Camping may help reset your internal clock
In need of a good night's rest but can't seem to reset your internal clock? You may want to go camping.
A new study shows that people -- including night owls -- who spent seven days in the outdoors with no electrical devices were able to reset their sleep cycles. Soon, they were waking and sleeping in accordance with the natural sunrise and sunsets.
Previous studies have shown that electricity-powered items have affected our natural sleep cycle, which is known as a circadian rhythm or clock. A 2011 study from the National Sleep Foundation found that using electronic devices and video games before bedtime could make it harder to sleep at night. Researchers have also hypothesized that our natural sleep rhythms that are synchronized to the moon may also be negatively affected by electrical lighting.
For the study, researchers recruited eight people who typically went to bed after midnight and woke up around 8:00 a.m. They were tracked for a week and wore sensors that measured their exposure to light and how long they were sleeping. They also submitted saliva samples to measure their levels of melatonin, a hormone that regulates our internal clocks.
Melatonin is supposed to rise right before we fall asleep and decrease until we wake up. However, before the camping excursion, the subjects' melatonin levels stayed high several hours before they woke up.
Next, the subjects were taken on a week-long camping trip in Eagle Nest Wilderness in Colorado. They were not allowed to bring electrical devices, including flashlights. The only light they got was from the sun and campfire at night. As a result, they were exposed to 400 percent more natural light than they typically saw, the researchers said.
The researchers discovered that all the subjects' sleep times shifted to synchronize with the sun's schedule. That was a shift of about two hours earlier on average, but the amount of time they slept overall remained the same.

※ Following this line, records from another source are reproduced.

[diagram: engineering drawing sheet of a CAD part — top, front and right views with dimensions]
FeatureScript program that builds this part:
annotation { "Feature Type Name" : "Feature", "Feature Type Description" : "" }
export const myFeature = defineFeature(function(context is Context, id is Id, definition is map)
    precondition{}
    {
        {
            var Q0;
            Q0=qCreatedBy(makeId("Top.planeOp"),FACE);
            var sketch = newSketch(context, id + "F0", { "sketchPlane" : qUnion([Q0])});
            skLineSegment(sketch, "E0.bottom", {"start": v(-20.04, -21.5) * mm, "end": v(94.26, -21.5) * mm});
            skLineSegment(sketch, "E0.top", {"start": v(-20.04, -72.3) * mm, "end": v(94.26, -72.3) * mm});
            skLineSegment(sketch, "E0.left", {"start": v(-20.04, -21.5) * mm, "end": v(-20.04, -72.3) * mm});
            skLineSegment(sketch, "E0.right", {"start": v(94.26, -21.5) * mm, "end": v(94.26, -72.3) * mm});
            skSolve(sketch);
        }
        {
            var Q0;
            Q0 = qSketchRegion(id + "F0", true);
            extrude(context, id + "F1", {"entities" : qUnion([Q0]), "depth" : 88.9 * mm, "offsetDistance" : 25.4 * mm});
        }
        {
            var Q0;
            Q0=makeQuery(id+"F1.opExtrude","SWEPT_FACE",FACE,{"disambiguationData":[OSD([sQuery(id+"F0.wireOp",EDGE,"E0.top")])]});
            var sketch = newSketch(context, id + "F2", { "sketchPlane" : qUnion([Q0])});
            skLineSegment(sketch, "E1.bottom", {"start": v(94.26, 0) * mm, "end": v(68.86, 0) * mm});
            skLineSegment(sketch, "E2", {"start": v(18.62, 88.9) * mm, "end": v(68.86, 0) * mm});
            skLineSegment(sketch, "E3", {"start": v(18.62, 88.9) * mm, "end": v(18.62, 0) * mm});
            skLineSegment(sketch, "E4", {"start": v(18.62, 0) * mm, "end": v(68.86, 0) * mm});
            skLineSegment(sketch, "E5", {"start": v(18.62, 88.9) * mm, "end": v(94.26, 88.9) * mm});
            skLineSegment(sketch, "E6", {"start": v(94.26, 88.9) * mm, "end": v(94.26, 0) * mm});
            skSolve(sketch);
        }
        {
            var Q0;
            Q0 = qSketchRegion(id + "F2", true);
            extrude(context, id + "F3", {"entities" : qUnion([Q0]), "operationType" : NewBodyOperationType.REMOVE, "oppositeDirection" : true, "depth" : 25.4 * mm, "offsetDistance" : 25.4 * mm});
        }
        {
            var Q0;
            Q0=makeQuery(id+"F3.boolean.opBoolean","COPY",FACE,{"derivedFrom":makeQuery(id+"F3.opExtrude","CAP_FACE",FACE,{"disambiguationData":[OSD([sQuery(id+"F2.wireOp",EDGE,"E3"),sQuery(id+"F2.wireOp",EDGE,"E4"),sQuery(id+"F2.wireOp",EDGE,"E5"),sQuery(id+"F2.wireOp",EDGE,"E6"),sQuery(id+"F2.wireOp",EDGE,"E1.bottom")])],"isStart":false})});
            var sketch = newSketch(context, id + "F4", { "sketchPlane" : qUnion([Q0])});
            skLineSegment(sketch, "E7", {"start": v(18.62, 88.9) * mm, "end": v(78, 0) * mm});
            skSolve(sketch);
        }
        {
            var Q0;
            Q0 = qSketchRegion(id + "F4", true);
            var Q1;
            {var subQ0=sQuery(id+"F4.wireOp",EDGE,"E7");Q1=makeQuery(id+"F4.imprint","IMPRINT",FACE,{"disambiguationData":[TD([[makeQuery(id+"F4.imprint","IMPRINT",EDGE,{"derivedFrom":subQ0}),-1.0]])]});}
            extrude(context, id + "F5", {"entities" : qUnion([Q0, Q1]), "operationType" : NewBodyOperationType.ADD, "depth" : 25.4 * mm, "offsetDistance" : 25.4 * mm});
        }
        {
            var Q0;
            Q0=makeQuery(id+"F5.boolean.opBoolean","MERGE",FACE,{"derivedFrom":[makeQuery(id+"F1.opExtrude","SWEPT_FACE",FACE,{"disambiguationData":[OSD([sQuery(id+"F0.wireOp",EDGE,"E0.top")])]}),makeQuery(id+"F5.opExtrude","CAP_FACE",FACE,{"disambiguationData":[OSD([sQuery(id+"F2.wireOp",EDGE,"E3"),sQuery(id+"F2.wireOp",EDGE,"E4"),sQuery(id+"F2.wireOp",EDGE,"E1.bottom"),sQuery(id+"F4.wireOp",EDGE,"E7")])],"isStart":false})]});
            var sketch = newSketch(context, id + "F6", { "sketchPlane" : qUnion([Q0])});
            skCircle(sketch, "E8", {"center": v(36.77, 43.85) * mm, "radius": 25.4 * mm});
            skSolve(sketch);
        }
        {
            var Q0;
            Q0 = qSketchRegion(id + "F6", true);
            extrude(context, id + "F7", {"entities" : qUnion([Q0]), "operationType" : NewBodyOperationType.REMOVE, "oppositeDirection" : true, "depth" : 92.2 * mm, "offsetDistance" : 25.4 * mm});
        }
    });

"They all shifted to an earlier time," study author Dr. Kenneth Wright, director of the Sleep and Chronobiology Laboratory at the University of Colorado at Boulder, said to the BBC. "Everyone's clock shifted but those later night owls shifted to an even greater extent."
Melatonin levels also changed: when the subjects woke up, their levels were much lower than when they woke up in their typical environments.
Wright said he would like to try the experiment in different parts of the world and with people who have sleep problems. For people who can't make it to the great outdoors, he suggested starting your day out with a walk outside and taking a break from all those electrical devices.
"At night reduce lights in the house, dim computer and electronic devices. We are sensitive to dim light levels, even the light from cell phones in the evening hours is a cue that pushes our clocks to a later time," he said.
Katherine Sharkey, a sleep doctor at Brown University, told NPR that she uses that method to help treat some of her patients with sleep disorders.
"We use bright light in morning to advance circadian rhythms," she said.
Sharkey, who was not involved in the study, said the new research was "clever" and teaches us that our unnatural environment has an effect on our lives.
"When we flick on those light switches, there's a biological effect, beside just letting us watch TV or read," Sharkey says. "The light does things to our body's clock -- not necessarily bad, but just different."
The study appears August 1 in Current Biology.